Seelische Verletzungen durch traumatische Ereignisse (Seite 2/7)

Die akute Belastungsreaktion (ABR)

Herr T., 36 Jahre alt, kommt drei Tage nach dem traumatischen Ereignis in eine psychotherapeutische Ambulanz. Er berichtet, dass er bei einer Klettertour mitansehen musste, wie einer seiner Bergkameraden mehrere Meter in die Tiefe stürzte. Bisher sei noch unklar, ob er querschnittsgelähmt sei. Am Abend nach dem Unfall sei es Herrn T. noch „den Umständen entsprechend“ gegangen.

Seit dem Tag danach aber habe er ständig das Bild des am Boden liegenden Kameraden vor Augen. Er könne sich auch nicht mehr genau erinnern, wie die Bergung abgelaufen sei und ob er dabei überhaupt geholfen habe. Seitdem habe er fast nicht mehr geschlafen. Seine Gedanken würden ständig um die Ereignisse kreisen, und er habe das Gefühl, völlig neben sich zu stehen. Er mache sich Vorwürfe, weil er der erfahrenste Bergsteiger in der Gruppe sei. Nun denke er ständig, er sei schuld an dem Unfall, weil er nicht besser aufgepasst habe. Er habe das Gefühl, sich nie mehr richtig am Leben freuen zu können.*)

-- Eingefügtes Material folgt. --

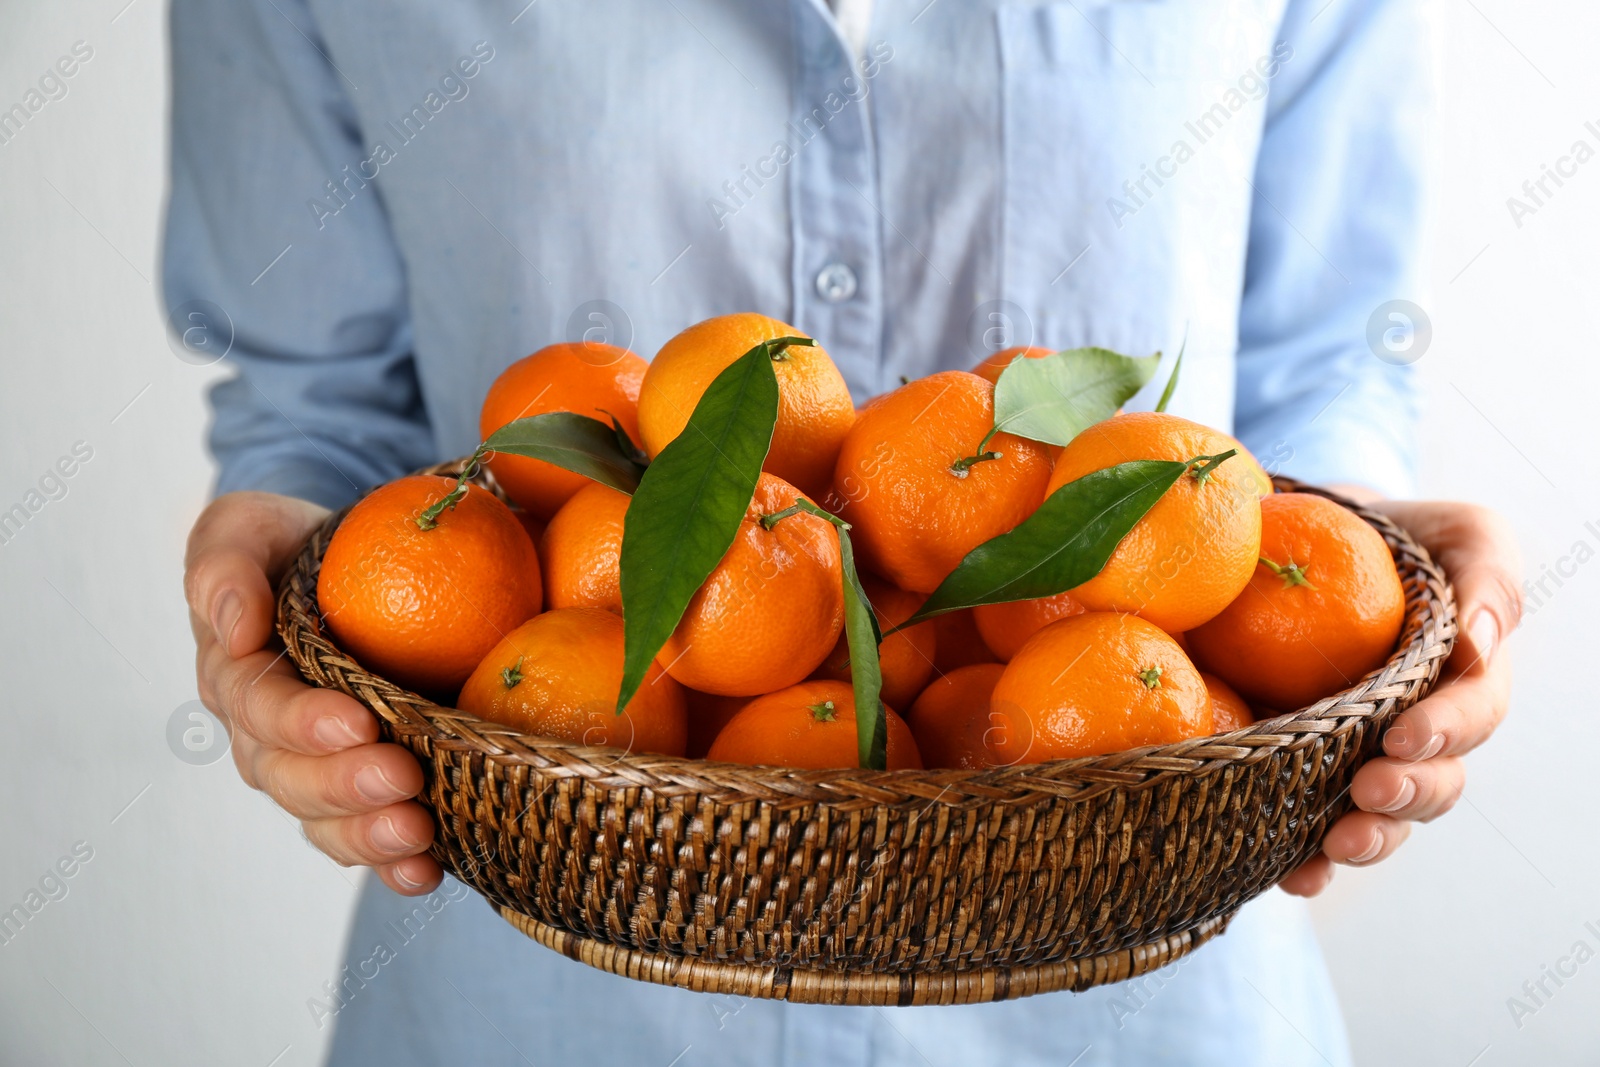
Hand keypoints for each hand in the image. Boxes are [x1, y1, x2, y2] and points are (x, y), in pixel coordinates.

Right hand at [184, 492, 442, 894]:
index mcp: (237, 677)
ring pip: (324, 819)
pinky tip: (424, 873)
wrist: (341, 565)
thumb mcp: (248, 529)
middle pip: (292, 778)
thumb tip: (235, 628)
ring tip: (417, 834)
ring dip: (368, 834)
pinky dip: (391, 863)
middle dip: (344, 786)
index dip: (302, 723)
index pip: (260, 710)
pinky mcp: (360, 788)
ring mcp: (312, 769)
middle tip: (402, 778)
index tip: (356, 722)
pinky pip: (364, 837)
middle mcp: (266, 736)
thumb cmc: (289, 545)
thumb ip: (226, 564)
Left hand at [1278, 497, 1521, 895]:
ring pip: (1384, 819)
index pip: (1472, 715)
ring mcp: (1362, 757)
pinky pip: (1309, 830)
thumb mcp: (1459, 535)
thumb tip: (1481, 644)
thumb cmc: (1396, 537)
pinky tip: (1291, 879)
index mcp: (1463, 682)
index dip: (1444, 733)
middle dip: (1407, 797)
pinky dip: (1305, 863)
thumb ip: (1487, 576)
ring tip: (1335, 847)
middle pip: (1435, 784)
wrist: (1305, 536)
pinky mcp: (1303, 771)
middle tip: (1367, 792)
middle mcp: (1420, 732)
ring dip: (1368, 840)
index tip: (1401, 737)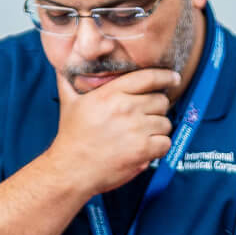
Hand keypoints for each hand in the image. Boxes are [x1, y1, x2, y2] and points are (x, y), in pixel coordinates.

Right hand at [51, 66, 179, 195]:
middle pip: (161, 100)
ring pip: (165, 122)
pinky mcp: (142, 149)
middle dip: (158, 108)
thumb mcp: (68, 103)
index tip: (173, 78)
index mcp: (110, 93)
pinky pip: (166, 143)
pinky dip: (160, 147)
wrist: (71, 169)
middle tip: (147, 117)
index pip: (148, 77)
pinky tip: (147, 148)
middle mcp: (125, 108)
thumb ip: (68, 81)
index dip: (165, 76)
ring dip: (158, 129)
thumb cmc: (71, 137)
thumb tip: (61, 65)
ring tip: (144, 135)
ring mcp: (136, 129)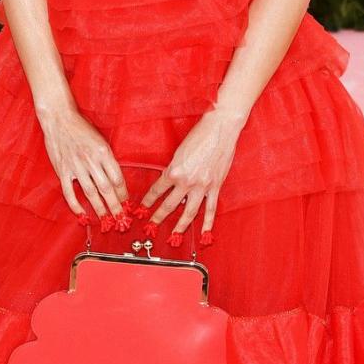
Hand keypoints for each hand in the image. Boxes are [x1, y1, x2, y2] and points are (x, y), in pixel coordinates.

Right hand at [37, 103, 126, 221]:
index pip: (117, 178)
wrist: (59, 118)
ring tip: (106, 220)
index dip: (123, 193)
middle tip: (121, 220)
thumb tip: (115, 179)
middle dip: (115, 206)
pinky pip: (69, 192)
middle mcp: (90, 160)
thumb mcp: (100, 139)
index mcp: (103, 152)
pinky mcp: (62, 170)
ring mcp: (75, 166)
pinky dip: (76, 205)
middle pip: (106, 189)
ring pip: (90, 192)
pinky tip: (82, 214)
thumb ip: (107, 158)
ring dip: (99, 208)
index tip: (127, 203)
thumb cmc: (81, 127)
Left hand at [142, 107, 244, 239]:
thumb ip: (175, 168)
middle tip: (152, 226)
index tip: (143, 207)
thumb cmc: (200, 134)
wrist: (220, 129)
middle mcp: (187, 181)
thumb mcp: (179, 151)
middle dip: (158, 217)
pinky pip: (211, 209)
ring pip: (189, 212)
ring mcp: (202, 186)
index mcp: (174, 170)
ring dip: (180, 226)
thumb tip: (172, 181)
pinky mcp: (215, 187)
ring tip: (175, 235)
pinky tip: (205, 232)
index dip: (148, 201)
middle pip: (169, 205)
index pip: (157, 190)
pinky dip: (208, 222)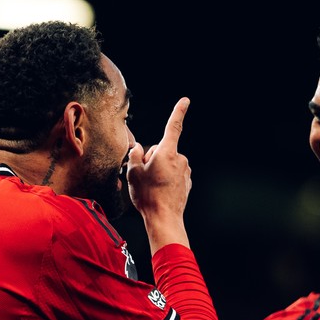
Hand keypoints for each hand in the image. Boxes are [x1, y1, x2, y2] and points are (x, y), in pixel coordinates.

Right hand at [126, 98, 191, 250]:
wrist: (164, 219)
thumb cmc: (148, 196)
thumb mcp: (133, 172)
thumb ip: (135, 156)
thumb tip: (138, 149)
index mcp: (167, 153)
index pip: (173, 127)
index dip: (178, 112)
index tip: (185, 101)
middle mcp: (180, 159)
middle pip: (161, 150)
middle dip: (152, 159)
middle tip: (144, 176)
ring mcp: (185, 171)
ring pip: (167, 164)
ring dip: (158, 170)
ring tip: (151, 186)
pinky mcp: (186, 182)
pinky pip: (173, 175)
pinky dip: (165, 180)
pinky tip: (159, 191)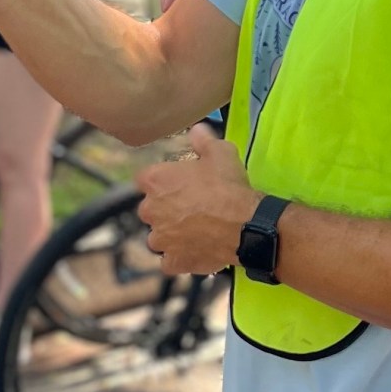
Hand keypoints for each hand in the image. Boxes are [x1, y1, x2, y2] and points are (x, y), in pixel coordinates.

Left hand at [135, 124, 260, 275]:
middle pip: (150, 209)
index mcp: (155, 181)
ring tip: (194, 231)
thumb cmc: (228, 186)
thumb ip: (203, 140)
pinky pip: (170, 261)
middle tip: (190, 206)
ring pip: (158, 237)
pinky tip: (195, 250)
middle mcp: (151, 211)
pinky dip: (179, 257)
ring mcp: (160, 240)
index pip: (145, 178)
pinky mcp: (174, 261)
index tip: (177, 182)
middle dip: (165, 208)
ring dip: (170, 234)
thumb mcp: (220, 153)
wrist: (245, 225)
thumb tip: (196, 129)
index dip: (161, 180)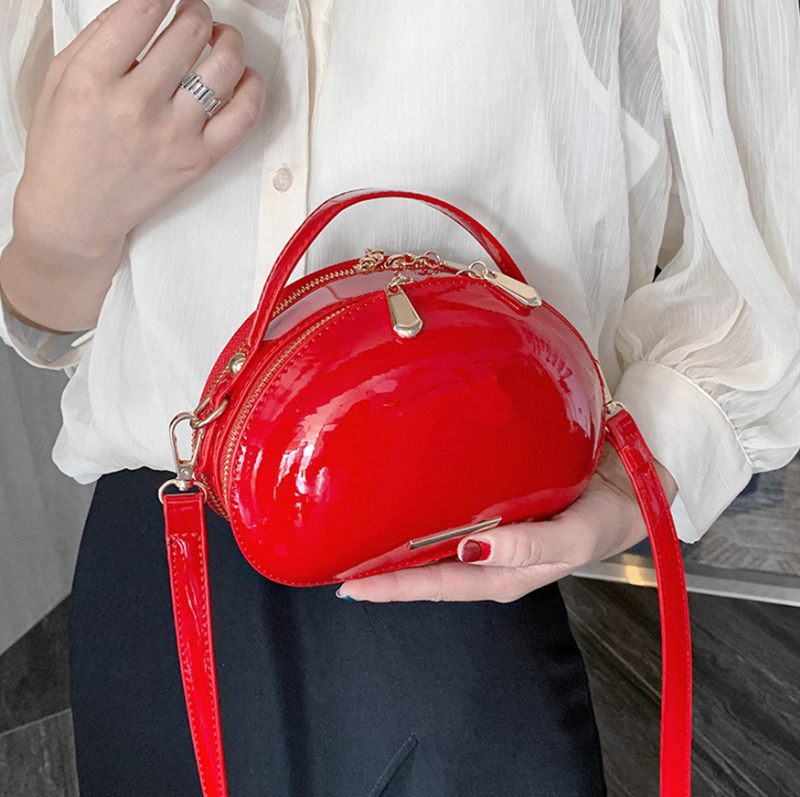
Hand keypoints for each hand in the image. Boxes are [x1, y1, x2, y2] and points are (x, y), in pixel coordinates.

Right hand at [12, 0, 265, 259]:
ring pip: (224, 67)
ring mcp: (174, 135)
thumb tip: (144, 3)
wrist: (76, 212)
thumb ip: (100, 36)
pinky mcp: (200, 160)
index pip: (143, 8)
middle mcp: (137, 105)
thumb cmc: (65, 145)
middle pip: (190, 31)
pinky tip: (242, 76)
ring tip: (220, 38)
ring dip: (229, 40)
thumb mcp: (62, 79)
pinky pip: (244, 116)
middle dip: (196, 11)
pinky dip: (253, 87)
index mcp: (94, 78)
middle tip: (193, 14)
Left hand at [335, 442, 677, 602]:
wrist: (629, 487)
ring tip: (357, 541)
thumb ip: (527, 546)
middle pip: (425, 571)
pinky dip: (422, 519)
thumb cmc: (603, 518)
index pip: (436, 584)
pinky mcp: (494, 510)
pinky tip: (403, 508)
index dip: (392, 586)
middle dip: (383, 572)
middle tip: (338, 564)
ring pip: (433, 547)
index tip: (350, 586)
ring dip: (397, 547)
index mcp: (502, 575)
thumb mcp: (571, 538)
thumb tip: (474, 547)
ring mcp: (489, 537)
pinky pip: (450, 518)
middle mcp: (488, 559)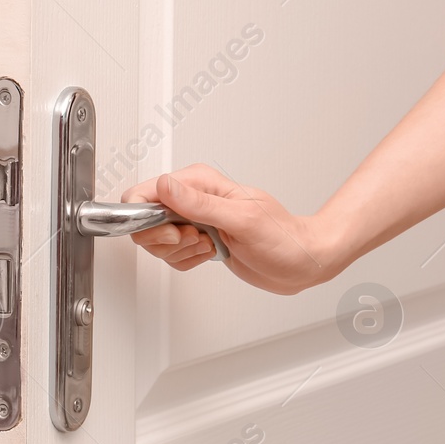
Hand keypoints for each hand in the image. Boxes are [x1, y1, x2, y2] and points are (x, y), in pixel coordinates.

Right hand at [122, 164, 343, 294]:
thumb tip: (163, 186)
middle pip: (144, 221)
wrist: (300, 261)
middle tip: (195, 239)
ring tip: (209, 246)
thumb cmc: (282, 238)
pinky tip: (211, 253)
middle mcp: (190, 198)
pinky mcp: (194, 239)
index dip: (148, 218)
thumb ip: (199, 203)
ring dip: (181, 252)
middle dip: (166, 239)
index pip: (145, 192)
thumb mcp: (241, 219)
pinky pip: (171, 256)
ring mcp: (191, 219)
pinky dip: (188, 261)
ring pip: (156, 242)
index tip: (173, 232)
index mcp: (197, 181)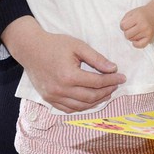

Wie äußert sich eine akute Belastungsreaktion (ABR)?

Häufige Auslöser einer ABR sind körperliche oder psychische Gewalt, zum Beispiel Unfälle oder Gewalterfahrungen – aber auch Verlustsituationen, etwa der Tod eines Angehörigen. Sie beginnt unmittelbar nach dem belastenden Ereignis und dauert meist nur einige Stunden oder Tage, manchmal aber auch Wochen an.

Eine akute Belastungsreaktion kann als Reaktion auf eine extreme psychische oder körperliche Belastung auftreten. Sie gilt nicht als psychische Erkrankung, sondern als normale Reaktion auf eine außergewöhnlich belastende Erfahrung.

Dabei treten Symptome auf, die sich meist im Lauf der Zeit verändern. Zu Beginn sind die Betroffenen oft wie betäubt, sind in ihrer Aufmerksamkeit und ihrem Bewusstsein eingeschränkt und können neue Reize nicht verarbeiten. Außerdem erleben sie oft dissoziative Symptome, etwa das Gefühl, nicht sie selbst zu sein (Depersonalisation) oder das Gefühl, die Welt wie von fern zu erleben (Derealisation). Viele haben starke Gefühlsschwankungen, bei denen sich starke Trauer, Wut und ein Gefühl der Gleichgültigkeit abwechseln.

Charakteristisch sind auch körperliche Anzeichen von Stress oder starker Angst, wie Herzrasen, Schwitzen oder Übelkeit. In der folgenden Phase ziehen sich manche stark zurück, während andere sehr unruhig und ungewöhnlich aktiv sind. Es kann auch sein, dass sich die Betroffenen an die Zeit während und kurz nach dem Trauma nicht oder nur noch teilweise erinnern.

Nach einem Trauma muss das Ereignis auf irgendeine Weise psychisch verarbeitet werden. Dabei kann es sein, dass die Betroffenen die Geschehnisse in Form von Alpträumen oder intensiven, sich aufdrängenden Erinnerungen (Flashbacks) wiedererleben. Manche fangen an, Situationen oder Aktivitäten zu vermeiden, die sie mit dem Ereignis in Verbindung bringen. Es kann zu einer emotionalen Abstumpfung und eingeschränkten Empfindungsfähigkeit kommen, aber auch zu einer hohen körperlichen Erregung, die zu Schlafstörungen, Reizbarkeit oder erhöhter Schreckhaftigkeit führen kann.

Bei den meisten Menschen gehen die Symptome einer akuten Belastungsreaktion bald zurück und verschwinden schließlich ganz wieder. Bei einigen halten sie jedoch über längere Zeit an und können zu ausgeprägten psychischen Beeinträchtigungen führen. Bestehen die Symptome länger als einen Monat, können sie in eine Posttraumatische Belastungsstörung (PTBS) übergehen.

Wie häufig kommt eine akute Belastungsreaktion vor?

Eine akute Belastungsreaktion tritt bei sehr vielen Menschen auf, die ein Trauma erlebt haben. Da die Störung meist nur kurz andauert und nicht speziell behandelt wird ist, gibt es keine zuverlässigen Angaben zur Häufigkeit.